Sächsisches Staatsministerium für Kultus
Sachsen verteidigt Spitzenposition beim Bildungsmonitor
Mehr zu: Bildungsmonitor, Föderalismus, Muttersprache, Sachsen, Schule"Sachsen belegt beim Bildungsmonitor 2009 mit deutlichem Abstand erneut Platz 1", zu diesem Ergebnis kam die Initiative Neue Soziale Marktwirtschaft bei ihrem alljährlichen Vergleich der Bundesländer in Sachen Bildung. Für Kultusminister Roland Wöller eine äußerst erfreuliche Nachricht.
Die Studie zeigt, dass in keinem anderen Bundesland die Bildungsgerechtigkeit so hoch ist wie in Sachsen. Das heißt, auch Schüler aus sogenannten bildungsfernen Schichten können hier überdurchschnittlich oft zu einem erfolgreichen Schulabschluss geführt werden. "Die soziale Herkunft entscheidet in Sachsen nicht ausschließlich über den Bildungsweg", betonte Wöller. Auch bei Schülern mit Migrationshintergrund gebe es eine höhere Erfolgsquote als in vielen anderen Regionen. So gibt es nach Aussage von Wöller für diese Schülergruppe eine besondere Beratung zur Schullaufbahn. Sie erhalten außerdem Unterricht in "Deutsch als Zweitsprache" sowie Stunden in ihrer Muttersprache. Die Hälfte aller Schüler mit ausländischer Herkunft schaffen das Abitur. "Integration ist kein Selbstläufer sondern Ergebnis unserer Anstrengungen", betonte Wöller.
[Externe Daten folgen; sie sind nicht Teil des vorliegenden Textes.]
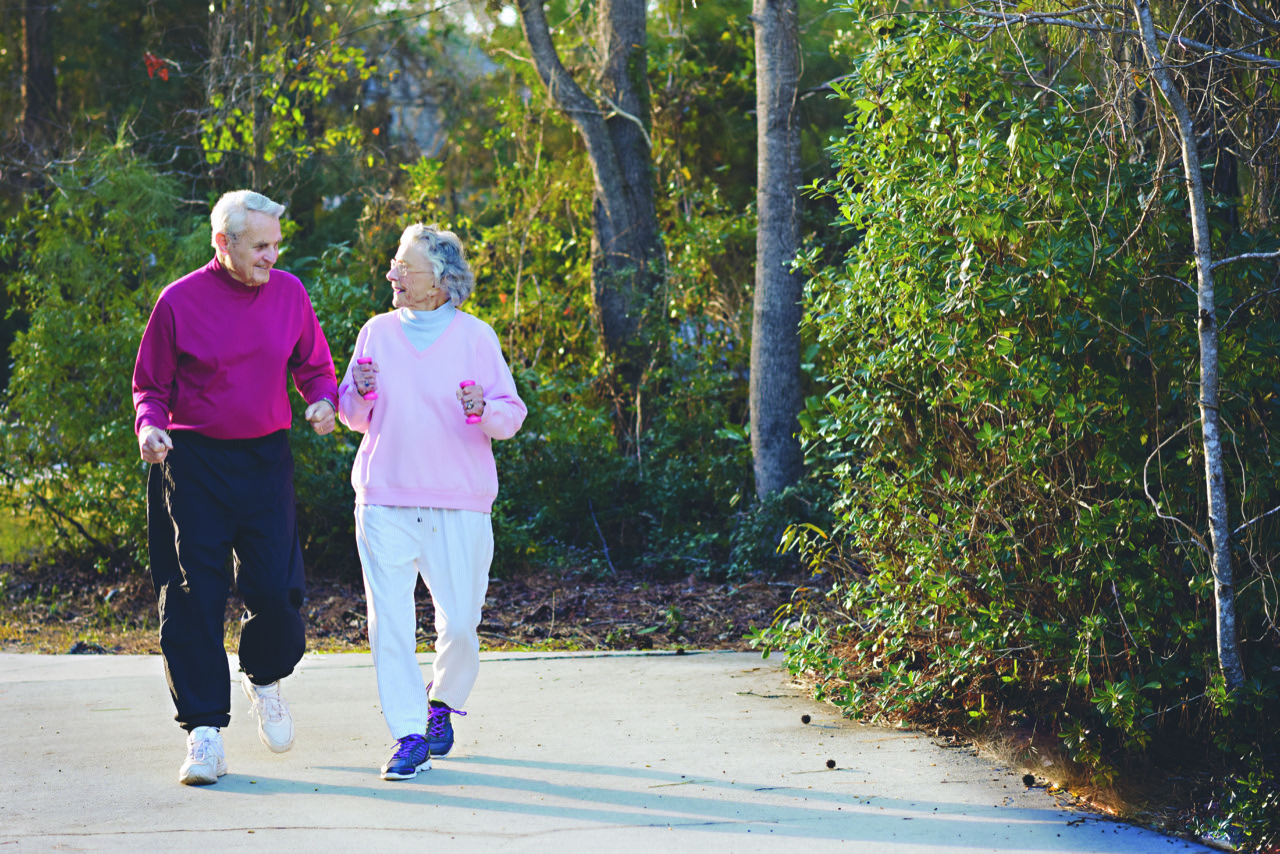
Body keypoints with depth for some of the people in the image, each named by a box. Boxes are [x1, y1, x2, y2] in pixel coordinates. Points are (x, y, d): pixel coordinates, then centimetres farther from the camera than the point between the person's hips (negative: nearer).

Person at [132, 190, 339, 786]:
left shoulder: (289, 293, 4)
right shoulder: (179, 301, -4)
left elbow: (314, 368, 14)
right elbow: (150, 385, 3)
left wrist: (324, 400, -8)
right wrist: (149, 426, -18)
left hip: (266, 457, 2)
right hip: (193, 462, -2)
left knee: (275, 587, -4)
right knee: (193, 596, -4)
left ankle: (265, 681, 28)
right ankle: (204, 732, 4)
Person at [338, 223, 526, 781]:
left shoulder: (475, 337, 3)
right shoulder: (377, 333, 9)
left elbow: (512, 415, 3)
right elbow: (354, 417, 16)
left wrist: (483, 411, -19)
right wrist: (361, 392, -6)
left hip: (460, 505, -1)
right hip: (384, 502, 2)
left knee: (460, 624, -2)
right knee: (389, 622, -6)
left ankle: (442, 705, 27)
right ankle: (409, 736, 0)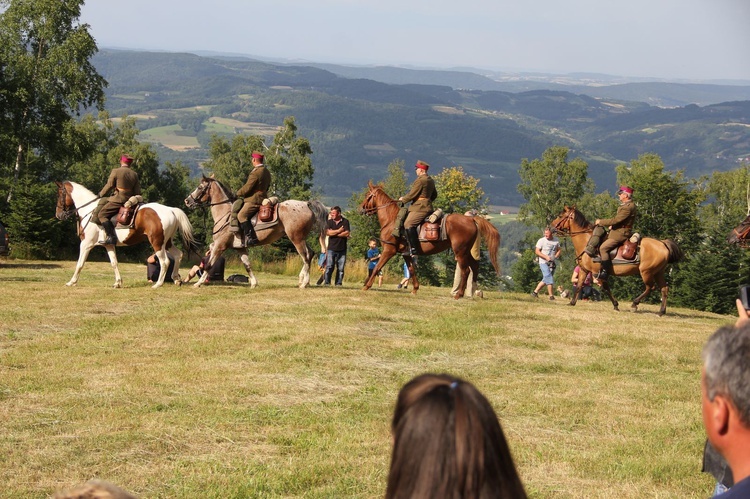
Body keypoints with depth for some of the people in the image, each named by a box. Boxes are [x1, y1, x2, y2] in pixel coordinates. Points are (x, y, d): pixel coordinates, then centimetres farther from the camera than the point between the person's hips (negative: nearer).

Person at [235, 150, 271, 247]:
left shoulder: (256, 173, -18)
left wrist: (238, 193, 1)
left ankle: (251, 238, -27)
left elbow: (247, 188, -18)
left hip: (254, 200, -11)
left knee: (242, 215, -17)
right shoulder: (267, 172, 14)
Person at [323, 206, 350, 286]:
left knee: (340, 268, 3)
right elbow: (328, 232, -9)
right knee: (329, 267, -7)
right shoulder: (329, 222, 6)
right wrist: (339, 231, -8)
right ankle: (327, 282, -4)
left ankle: (339, 283, 9)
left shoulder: (345, 222, 2)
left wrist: (334, 233, -9)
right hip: (331, 249, 0)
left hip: (342, 249, 0)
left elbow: (347, 234, -10)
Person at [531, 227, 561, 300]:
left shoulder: (556, 240, 7)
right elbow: (537, 251, -5)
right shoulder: (541, 240, -4)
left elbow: (559, 250, 16)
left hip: (552, 263, 4)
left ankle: (535, 292, 19)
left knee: (546, 279, 6)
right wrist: (546, 257, -17)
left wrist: (555, 256, -5)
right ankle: (551, 295, -12)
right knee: (549, 278, -15)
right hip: (544, 262, -4)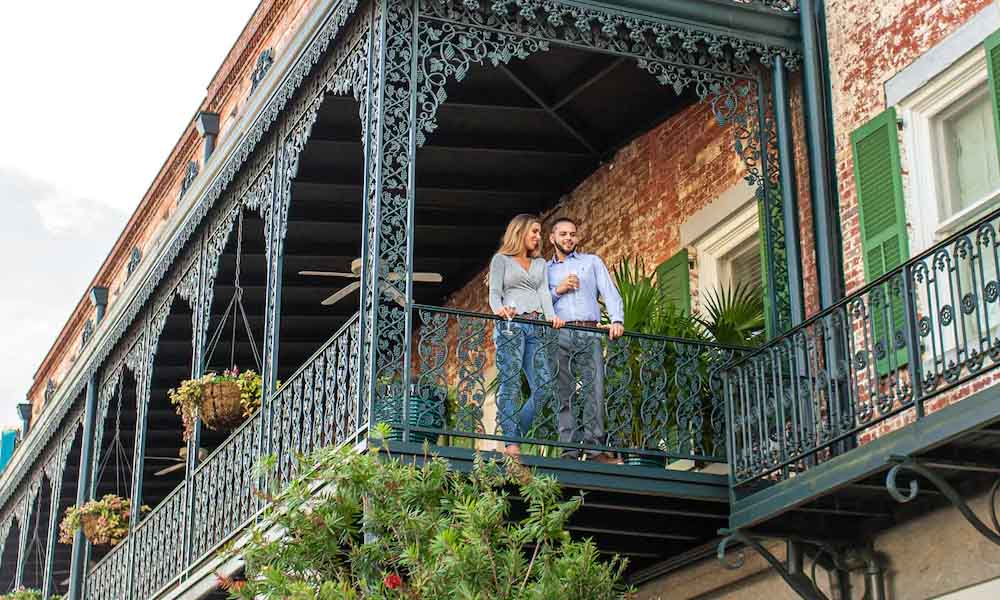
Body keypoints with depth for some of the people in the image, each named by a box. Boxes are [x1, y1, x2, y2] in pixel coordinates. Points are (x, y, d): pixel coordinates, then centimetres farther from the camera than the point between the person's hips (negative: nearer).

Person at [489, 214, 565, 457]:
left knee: (544, 385, -6)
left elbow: (544, 293, 13)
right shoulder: (501, 259, 10)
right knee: (510, 383, -9)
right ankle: (511, 443, -11)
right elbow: (494, 292, 0)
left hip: (536, 328, 5)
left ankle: (517, 431, 6)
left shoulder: (540, 263, 25)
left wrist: (551, 316, -7)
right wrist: (499, 309, -22)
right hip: (511, 325, -5)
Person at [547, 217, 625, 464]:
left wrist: (616, 320, -10)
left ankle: (595, 448, -17)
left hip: (589, 334, -1)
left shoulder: (592, 262, 19)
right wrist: (558, 290, -4)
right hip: (558, 335, 1)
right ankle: (570, 449, -7)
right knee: (565, 393, -5)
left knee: (594, 389, -13)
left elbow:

Ein weiterer Aspekt, den die Studie besonders hervorhob ist die naturwissenschaftliche Kompetenz der sächsischen Schüler. Die Stärke im MINT-Bereich (Mathematik, Ingenieurwissenschaften, Naturwissenschaften und Technik) konnten weiter ausgebaut werden. In Sachsen nehmen diese Stunden in allen Schularten rund ein Drittel der Stundentafel ein. Mathematik, Physik und Chemie sind bis zum Abitur verpflichtend.
Der Bildungsmonitor wird seit 2004 vom Institut der Deutschen Wirtschaft für die Initiative Neue Soziale Marktwirtschaft erstellt. Die Studie analysiert in den 16 Bundesländern das Bildungswesen anhand von 13 Handlungsfeldern und mehr als 100 Indikatoren von der Vorschule über die Schule bis zur Universität.